Une vie partie en fumée
Le centre, de plusieurs étages, où s’est rendue l’AFP avec d’autres médias dans le cadre d’une visite organisée par le ministère, abrite 860 personnes dans des salles meublées du strict nécessaire, notamment de matelas noirs. Dans l’une d’elles, un homme amputé des deux pieds est couché sur un matelas près d’un fauteuil roulant. D’autres chambres sont remplies de malades, selon les organisateurs.
Abou al-Majd, un volontaire, affirme que certains déplacés étaient atteints de maladies inexistantes depuis longtemps en Syrie, comme la tuberculose et la lèpre. L’ONG Médecins sans frontières (MSF) a mis en garde, la semaine dernière, contre la situation sanitaire dans la Ghouta, disant qu’elle avait «franchi toutes les lignes rouges».

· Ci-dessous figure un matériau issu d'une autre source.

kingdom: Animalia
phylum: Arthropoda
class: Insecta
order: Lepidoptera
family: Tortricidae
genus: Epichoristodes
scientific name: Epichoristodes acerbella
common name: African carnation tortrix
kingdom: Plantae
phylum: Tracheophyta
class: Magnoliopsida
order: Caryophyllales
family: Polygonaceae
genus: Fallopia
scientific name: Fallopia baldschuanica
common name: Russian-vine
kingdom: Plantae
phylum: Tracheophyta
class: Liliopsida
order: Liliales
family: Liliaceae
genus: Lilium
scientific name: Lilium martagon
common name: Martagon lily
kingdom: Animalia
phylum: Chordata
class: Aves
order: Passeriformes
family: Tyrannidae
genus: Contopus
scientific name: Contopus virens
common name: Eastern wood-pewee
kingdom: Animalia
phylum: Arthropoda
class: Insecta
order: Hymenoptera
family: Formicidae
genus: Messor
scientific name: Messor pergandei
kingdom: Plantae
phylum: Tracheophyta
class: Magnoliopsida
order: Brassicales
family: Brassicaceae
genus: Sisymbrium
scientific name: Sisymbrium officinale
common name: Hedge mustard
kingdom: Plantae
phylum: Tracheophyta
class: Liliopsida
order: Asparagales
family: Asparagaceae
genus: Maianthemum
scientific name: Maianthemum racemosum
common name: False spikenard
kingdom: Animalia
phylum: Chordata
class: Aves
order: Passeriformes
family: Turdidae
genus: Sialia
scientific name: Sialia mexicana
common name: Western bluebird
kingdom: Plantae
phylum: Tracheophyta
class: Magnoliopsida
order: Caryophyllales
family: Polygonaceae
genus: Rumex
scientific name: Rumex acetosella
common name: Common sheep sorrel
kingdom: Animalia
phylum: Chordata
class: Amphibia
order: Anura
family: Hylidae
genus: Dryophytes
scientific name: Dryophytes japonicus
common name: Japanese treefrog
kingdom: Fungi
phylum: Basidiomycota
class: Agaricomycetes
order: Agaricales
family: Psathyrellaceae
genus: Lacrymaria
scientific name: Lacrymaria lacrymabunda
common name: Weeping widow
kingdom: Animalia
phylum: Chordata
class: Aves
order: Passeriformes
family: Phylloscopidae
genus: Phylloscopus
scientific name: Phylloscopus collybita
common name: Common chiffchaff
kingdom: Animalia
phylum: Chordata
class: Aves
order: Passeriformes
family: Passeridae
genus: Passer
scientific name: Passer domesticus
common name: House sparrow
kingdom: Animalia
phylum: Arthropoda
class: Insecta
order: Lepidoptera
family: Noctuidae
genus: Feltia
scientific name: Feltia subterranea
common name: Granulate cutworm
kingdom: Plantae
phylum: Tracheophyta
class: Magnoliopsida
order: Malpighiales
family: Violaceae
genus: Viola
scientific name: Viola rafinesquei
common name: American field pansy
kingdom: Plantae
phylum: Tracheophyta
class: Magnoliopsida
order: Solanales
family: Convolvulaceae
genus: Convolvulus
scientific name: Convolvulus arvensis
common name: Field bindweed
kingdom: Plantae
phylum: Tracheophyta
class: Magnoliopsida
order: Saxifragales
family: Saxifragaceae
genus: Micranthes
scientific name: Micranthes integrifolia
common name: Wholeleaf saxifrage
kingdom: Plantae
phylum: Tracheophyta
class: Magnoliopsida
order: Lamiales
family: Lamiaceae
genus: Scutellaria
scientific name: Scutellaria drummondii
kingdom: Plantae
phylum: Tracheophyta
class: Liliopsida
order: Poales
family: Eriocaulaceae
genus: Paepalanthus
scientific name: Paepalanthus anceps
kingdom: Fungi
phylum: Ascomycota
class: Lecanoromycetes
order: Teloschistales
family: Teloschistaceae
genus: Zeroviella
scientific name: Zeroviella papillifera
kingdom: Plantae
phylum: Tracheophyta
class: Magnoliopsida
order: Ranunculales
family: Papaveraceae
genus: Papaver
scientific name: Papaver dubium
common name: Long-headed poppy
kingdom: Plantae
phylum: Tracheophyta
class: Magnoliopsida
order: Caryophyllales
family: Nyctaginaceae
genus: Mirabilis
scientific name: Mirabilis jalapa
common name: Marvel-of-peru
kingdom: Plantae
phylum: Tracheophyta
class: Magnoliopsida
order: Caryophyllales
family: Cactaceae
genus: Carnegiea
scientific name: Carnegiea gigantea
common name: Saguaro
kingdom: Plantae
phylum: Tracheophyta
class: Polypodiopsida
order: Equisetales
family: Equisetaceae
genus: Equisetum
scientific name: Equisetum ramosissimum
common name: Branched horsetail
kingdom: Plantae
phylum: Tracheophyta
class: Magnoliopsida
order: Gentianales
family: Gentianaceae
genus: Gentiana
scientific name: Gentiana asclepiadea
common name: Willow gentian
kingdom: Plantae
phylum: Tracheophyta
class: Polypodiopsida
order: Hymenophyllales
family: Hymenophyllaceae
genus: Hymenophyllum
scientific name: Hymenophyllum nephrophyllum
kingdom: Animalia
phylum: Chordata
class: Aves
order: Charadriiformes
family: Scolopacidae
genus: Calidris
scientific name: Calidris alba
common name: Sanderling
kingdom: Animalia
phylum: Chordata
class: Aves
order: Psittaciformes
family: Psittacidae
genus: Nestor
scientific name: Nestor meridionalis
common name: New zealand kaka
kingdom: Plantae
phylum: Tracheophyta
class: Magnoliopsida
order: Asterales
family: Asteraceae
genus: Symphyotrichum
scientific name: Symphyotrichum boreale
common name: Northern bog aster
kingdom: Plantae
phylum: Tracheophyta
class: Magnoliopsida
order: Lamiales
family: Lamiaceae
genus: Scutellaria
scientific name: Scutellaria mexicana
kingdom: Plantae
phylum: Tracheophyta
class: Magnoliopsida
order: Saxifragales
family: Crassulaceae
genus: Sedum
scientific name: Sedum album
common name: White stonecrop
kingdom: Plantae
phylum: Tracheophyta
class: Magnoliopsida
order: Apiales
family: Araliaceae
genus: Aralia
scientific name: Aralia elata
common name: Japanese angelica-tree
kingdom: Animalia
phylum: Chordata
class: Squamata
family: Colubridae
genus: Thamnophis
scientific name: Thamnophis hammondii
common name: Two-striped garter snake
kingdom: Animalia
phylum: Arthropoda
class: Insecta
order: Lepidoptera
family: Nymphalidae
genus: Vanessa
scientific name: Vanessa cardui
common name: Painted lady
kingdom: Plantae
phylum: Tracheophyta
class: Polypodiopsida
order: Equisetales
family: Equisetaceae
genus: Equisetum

Les déplacés racontent également que certains rebelles profitaient du siège pour imposer leur loi et monopolisaient les produits alimentaires pour les vendre à des prix exorbitants. «On achetait la cigarette à 175 livres syriennes (0,7 dollar), alors que le paquet ici coûte 125» (0,5 dollar), témoigne Aboul-Nour, 50 ans. De même, un œuf se vendait à 200 livres contre 30 (0,13 dollar) à Damas, et le kilo de sucre coûtait 4.000 livres (16,5 dollars) contre 125 livres (0,5 dollar). Moustapha, 76 ans, dont la maigreur transparait de sa djellaba noire, dit avoir perdu 40 kilos en deux ans. Cet ancien gérant de boucheries et d’un restaurant à Mleiha raconte qu’il pouvait porter à lui seul un mouton de 50 kilos. Mais «aujourd’hui, toutes mes forces m’ont abandonné». «Je vivais dans l’aisance, maintenant je ne possède plus rien. Mes maisons et mes magasins ont été détruits», se lamente ce septuagénaire qui employait 60 personnes. «Tout ce que j’ai gagné dans ma vie est parti en fumée».